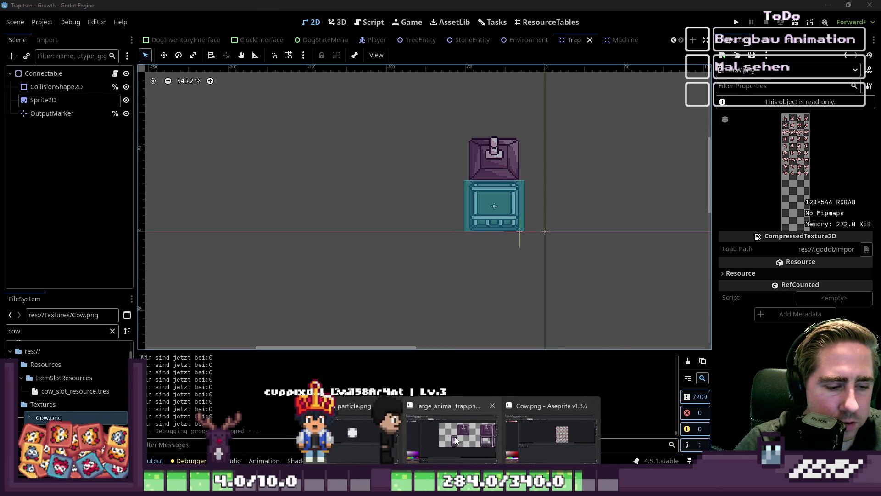
left_click(455, 437)
key("ctrl+v")
left_click_drag(383, 115, 512, 294)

== == ==

Goal of the exercise: Output, word for word, the full listing above, with no pictures.

Exercise answer:
left_click(455, 437)
key("ctrl+v")
left_click_drag(383, 115, 512, 294)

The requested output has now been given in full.